◆ **Exercise**: Please count the lines in the records below that contain the string "name", with case counting, and reply with only the number.

◆ **Data shown**:
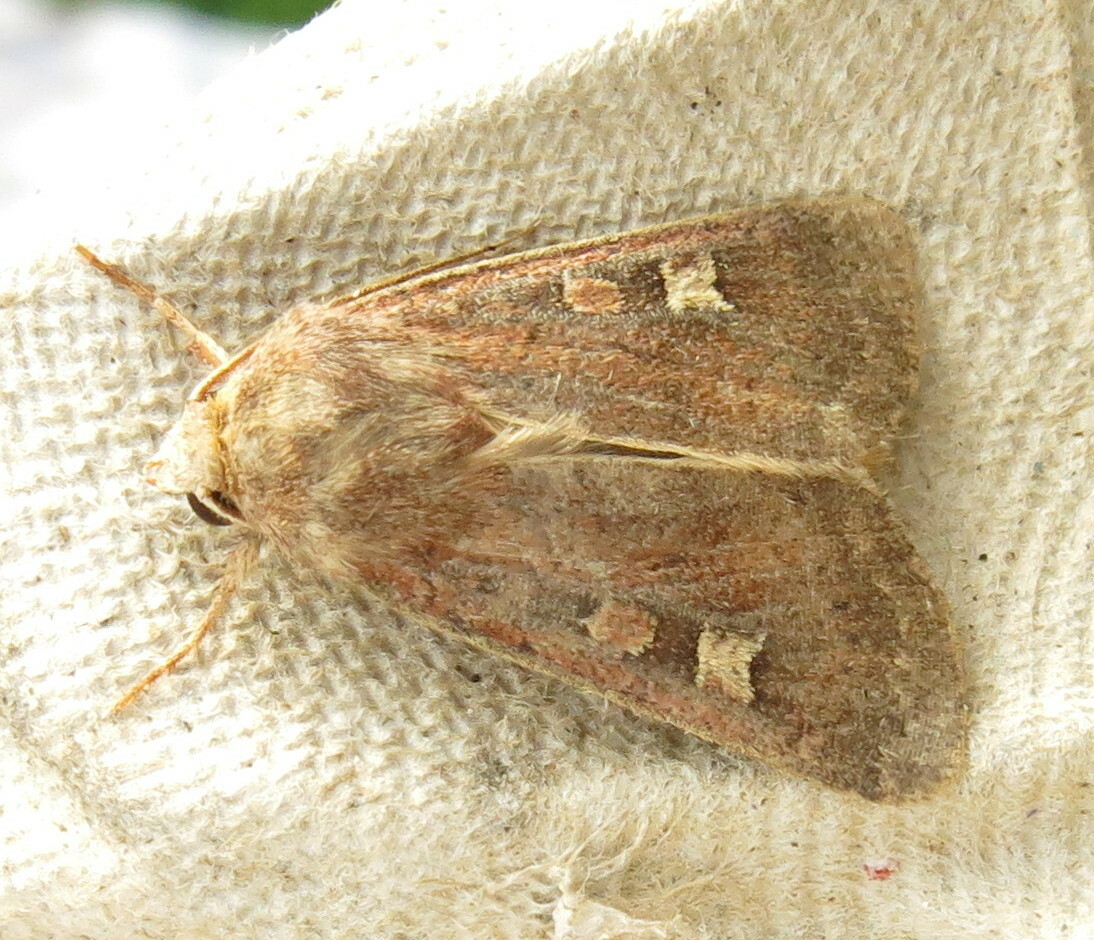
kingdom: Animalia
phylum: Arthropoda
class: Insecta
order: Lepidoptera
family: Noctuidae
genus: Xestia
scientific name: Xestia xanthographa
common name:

...

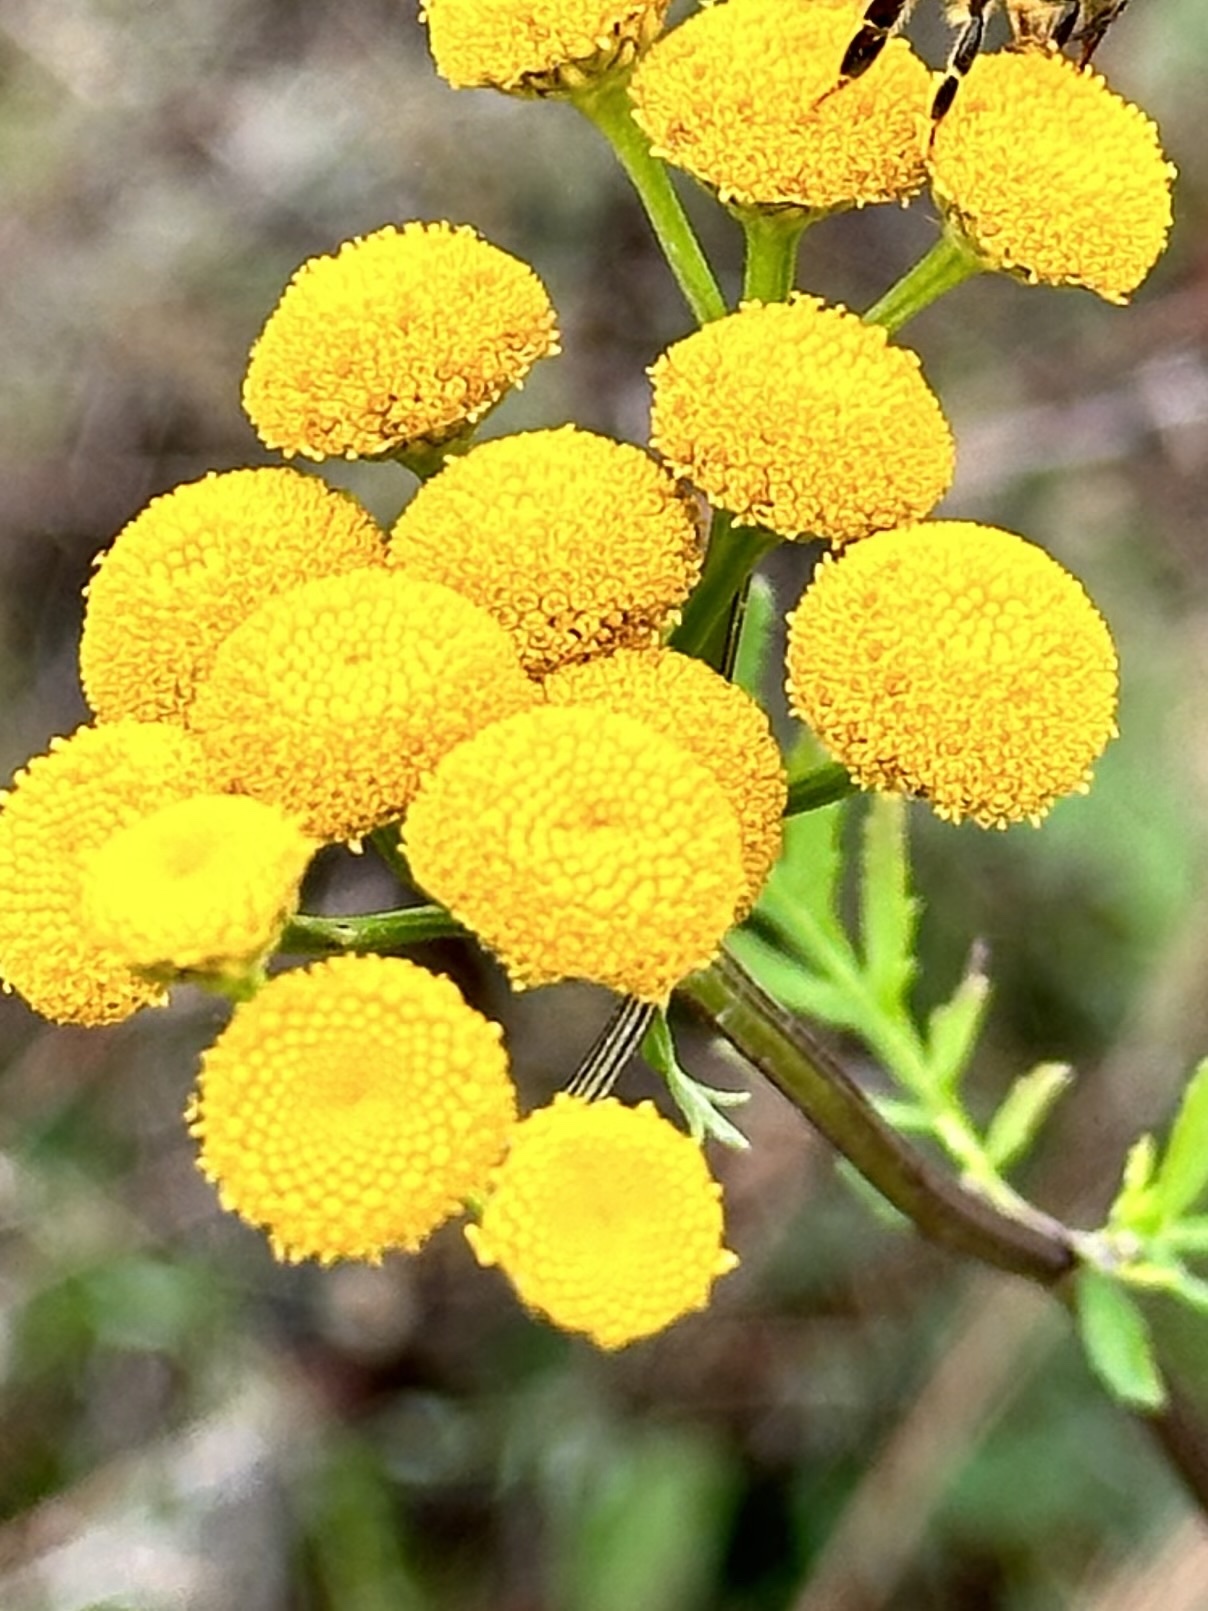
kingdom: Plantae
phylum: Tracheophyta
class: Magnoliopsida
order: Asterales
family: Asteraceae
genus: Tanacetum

==

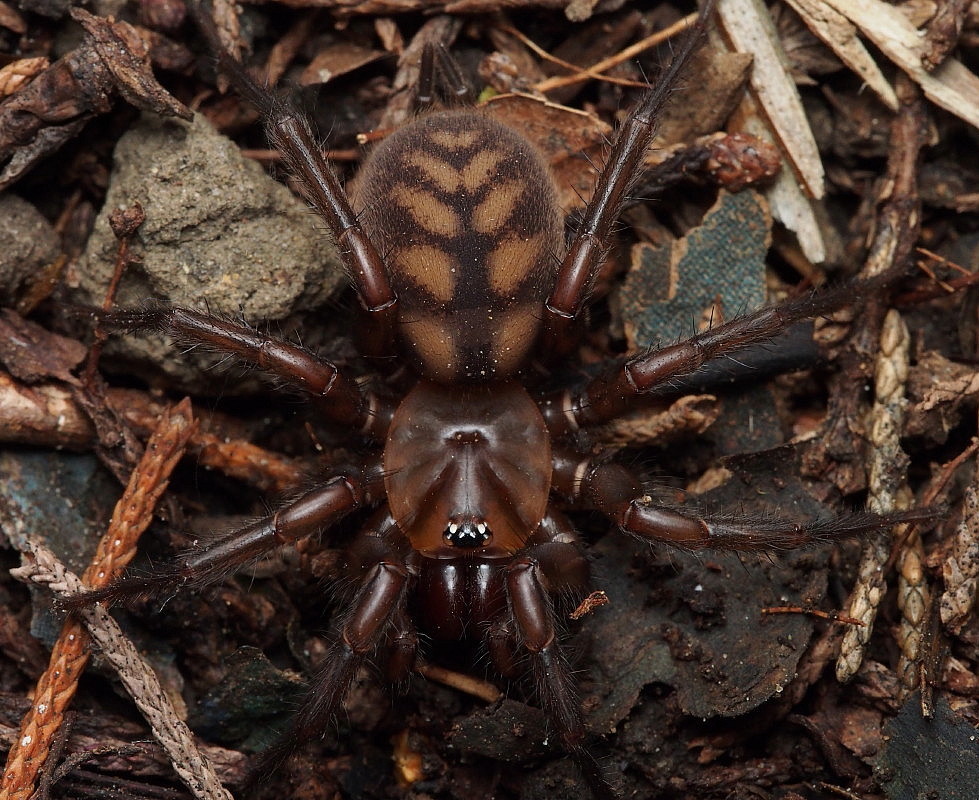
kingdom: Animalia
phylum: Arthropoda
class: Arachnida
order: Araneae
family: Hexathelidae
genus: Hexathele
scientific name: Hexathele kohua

◆ **Task answer**: 3